[Questions]
[1] Do these statements agree with the column comparison passage? Answer yes or no for each, quoting the deciding words of the passage.
(a) Lowering the temperature and adjusting the flow rate let the Luna C18 column separate all 17 phenolic compounds.
(b) The Eclipse XDB-C18 column produced sharp and symmetric peaks.
(c) The Eclipse XDB-C18 column was chosen for further experiments.
[2] Please render this sentence from the column comparison passage in Spanish: "Using the Luna C18 column, the phenolic compounds overlapped within a short run time of less than 15 min."
[3] Resume the column comparison passage, picking up after its final sentence.
──────── Text section ────────
Using the Luna C18 column, the phenolic compounds overlapped within a short run time of less than 15 min. To address this issue, the experimental conditions were modified by reducing the temperature and adjusting the mobile phase flow rate. However, these adjustments only resulted in eluting 15 chromatographic peaks, indicating the inability of the Luna C18 column to achieve satisfactory separation of all 17 phenolic compounds.
In contrast, the Eclipse XDB-C18 column met all the chromatographic requirements, including favorable resolution, acceptable retention time, and short run time, while also producing sharp and symmetric peaks. This column outperformed the other two columns in achieving efficient separation of the 17 phenolic compounds. Therefore, it was selected for further experiments. The successful selection of the Eclipse XDB-C18 column highlights the importance of carefully evaluating various column options to optimize the separation of target compounds. By utilizing a column that offers satisfactory resolution, retention, and peak symmetry, accurate and reliable analysis of the phenolic compounds can be obtained.
──────── Recorded data ────────
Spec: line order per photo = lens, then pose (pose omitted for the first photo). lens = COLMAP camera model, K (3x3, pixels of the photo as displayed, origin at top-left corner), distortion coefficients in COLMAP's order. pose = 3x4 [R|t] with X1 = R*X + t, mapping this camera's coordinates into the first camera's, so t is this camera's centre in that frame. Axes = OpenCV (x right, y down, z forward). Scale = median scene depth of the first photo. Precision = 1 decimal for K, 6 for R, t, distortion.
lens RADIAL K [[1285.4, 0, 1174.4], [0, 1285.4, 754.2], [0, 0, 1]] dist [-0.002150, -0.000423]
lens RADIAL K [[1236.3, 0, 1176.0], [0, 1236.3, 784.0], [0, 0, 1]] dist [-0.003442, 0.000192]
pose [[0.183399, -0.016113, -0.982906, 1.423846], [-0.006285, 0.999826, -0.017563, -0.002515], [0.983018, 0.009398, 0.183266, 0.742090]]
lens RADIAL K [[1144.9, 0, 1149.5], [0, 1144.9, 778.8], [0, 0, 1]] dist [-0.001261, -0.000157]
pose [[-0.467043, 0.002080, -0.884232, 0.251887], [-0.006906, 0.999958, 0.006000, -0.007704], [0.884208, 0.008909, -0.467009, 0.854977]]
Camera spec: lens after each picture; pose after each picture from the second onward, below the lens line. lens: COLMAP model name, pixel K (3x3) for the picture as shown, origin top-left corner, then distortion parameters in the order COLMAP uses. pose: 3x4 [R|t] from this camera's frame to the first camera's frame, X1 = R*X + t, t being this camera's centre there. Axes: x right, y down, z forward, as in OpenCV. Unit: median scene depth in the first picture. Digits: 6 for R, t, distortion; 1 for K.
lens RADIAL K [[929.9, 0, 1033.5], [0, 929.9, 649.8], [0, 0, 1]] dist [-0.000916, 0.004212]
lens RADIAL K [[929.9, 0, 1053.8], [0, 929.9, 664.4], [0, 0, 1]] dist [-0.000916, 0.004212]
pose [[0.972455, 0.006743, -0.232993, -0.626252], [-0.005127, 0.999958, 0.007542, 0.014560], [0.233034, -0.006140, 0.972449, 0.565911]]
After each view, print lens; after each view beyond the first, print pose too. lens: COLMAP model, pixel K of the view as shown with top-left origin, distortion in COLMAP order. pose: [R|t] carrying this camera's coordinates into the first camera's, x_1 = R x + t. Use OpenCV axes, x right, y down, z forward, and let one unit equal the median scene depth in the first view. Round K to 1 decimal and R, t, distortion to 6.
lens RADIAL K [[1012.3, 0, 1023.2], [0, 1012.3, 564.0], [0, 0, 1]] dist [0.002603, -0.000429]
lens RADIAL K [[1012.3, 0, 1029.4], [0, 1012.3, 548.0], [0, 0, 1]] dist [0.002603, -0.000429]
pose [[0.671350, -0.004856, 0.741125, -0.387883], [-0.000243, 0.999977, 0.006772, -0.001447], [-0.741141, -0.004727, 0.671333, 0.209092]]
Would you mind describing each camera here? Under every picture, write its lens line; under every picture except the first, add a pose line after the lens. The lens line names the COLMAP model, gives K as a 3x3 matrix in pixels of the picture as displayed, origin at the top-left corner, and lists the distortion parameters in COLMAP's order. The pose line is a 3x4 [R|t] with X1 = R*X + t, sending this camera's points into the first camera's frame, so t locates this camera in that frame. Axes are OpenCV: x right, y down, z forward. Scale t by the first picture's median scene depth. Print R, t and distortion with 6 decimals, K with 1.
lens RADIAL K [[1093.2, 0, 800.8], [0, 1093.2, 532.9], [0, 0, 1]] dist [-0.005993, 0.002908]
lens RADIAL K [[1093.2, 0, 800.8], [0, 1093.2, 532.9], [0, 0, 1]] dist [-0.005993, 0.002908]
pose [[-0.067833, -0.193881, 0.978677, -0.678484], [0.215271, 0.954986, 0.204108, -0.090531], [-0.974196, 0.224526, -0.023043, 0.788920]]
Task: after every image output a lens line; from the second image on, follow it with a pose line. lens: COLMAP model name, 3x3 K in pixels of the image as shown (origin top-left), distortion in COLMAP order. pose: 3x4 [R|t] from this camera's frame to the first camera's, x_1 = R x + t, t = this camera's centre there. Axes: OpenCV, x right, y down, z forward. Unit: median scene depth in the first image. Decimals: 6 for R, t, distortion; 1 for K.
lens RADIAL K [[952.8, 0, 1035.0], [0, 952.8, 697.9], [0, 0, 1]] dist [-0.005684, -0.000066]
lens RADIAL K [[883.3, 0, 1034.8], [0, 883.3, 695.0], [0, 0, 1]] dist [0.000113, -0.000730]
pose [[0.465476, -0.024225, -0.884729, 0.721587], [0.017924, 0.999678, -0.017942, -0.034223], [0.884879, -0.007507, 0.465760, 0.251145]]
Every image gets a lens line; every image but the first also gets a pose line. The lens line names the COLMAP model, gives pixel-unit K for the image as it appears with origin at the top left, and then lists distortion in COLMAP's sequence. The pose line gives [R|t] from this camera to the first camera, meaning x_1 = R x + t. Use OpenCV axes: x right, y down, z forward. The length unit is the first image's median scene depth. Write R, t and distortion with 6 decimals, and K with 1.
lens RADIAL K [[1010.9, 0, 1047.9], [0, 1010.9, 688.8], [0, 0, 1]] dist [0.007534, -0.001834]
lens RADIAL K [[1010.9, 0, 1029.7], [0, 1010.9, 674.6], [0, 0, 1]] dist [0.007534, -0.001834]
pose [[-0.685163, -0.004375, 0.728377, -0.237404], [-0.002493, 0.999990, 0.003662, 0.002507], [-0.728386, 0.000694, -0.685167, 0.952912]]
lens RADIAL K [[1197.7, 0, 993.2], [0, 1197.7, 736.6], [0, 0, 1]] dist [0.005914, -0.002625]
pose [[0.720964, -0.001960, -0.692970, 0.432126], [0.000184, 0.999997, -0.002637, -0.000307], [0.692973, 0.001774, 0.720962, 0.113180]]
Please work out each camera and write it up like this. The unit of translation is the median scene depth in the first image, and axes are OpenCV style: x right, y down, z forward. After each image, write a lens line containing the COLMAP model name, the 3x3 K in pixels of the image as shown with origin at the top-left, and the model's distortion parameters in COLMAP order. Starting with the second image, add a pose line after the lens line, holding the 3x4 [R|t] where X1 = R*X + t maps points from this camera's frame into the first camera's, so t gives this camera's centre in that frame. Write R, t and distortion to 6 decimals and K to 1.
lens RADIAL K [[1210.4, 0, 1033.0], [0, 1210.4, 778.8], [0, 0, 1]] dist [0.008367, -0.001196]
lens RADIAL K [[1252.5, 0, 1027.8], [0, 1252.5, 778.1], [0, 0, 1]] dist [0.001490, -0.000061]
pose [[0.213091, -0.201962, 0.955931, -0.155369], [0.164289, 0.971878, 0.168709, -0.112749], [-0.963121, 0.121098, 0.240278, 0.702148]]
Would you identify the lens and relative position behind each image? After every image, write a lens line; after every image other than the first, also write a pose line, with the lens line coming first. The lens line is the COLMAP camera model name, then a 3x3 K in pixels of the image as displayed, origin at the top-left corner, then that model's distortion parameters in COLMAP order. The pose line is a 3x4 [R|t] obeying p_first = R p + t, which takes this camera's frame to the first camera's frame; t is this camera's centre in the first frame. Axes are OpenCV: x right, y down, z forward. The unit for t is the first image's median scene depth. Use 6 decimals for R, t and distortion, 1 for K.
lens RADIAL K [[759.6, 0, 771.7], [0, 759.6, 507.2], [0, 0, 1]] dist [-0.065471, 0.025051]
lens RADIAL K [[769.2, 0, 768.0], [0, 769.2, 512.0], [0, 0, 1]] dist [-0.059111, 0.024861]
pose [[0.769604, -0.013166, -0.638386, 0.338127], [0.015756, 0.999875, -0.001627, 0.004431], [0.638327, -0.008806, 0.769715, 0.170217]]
────────
[Results for the exercise]
[1]
(a) No: "these adjustments only resulted in eluting 15 chromatographic peaks"
(b) Yes: "while also producing sharp and symmetric peaks"
(c) Yes: "Therefore, it was selected for further experiments."

[2] Con la columna Luna C18, los compuestos fenólicos se solaparon en un tiempo de análisis corto, de menos de 15 min.

[3]
3.3. Mobile Phase

The selection of an appropriate mobile phase is crucial for the successful separation of compounds in HPLC analysis. In the case of phenolic compounds, most of them are susceptible to ionization. Therefore, the addition of a suitable concentration of acid in the aqueous component of the mobile phase has a significant impact on enhancing the peak shape and separation degree of the targeted compounds [29,30]. In previous studies, gradient elution has commonly been used to achieve satisfactory separation of phenolic compounds in most samples. The mobile phase typically consists of a binary system comprising an aqueous solution and an organic solvent such as acetonitrile or methanol. Organic solvents like ACN or MeOH are commonly used, while formic acid, acetic acid, and phosphoric acid are usually employed for the separation and identification of phenolic compounds [31,32,33,34].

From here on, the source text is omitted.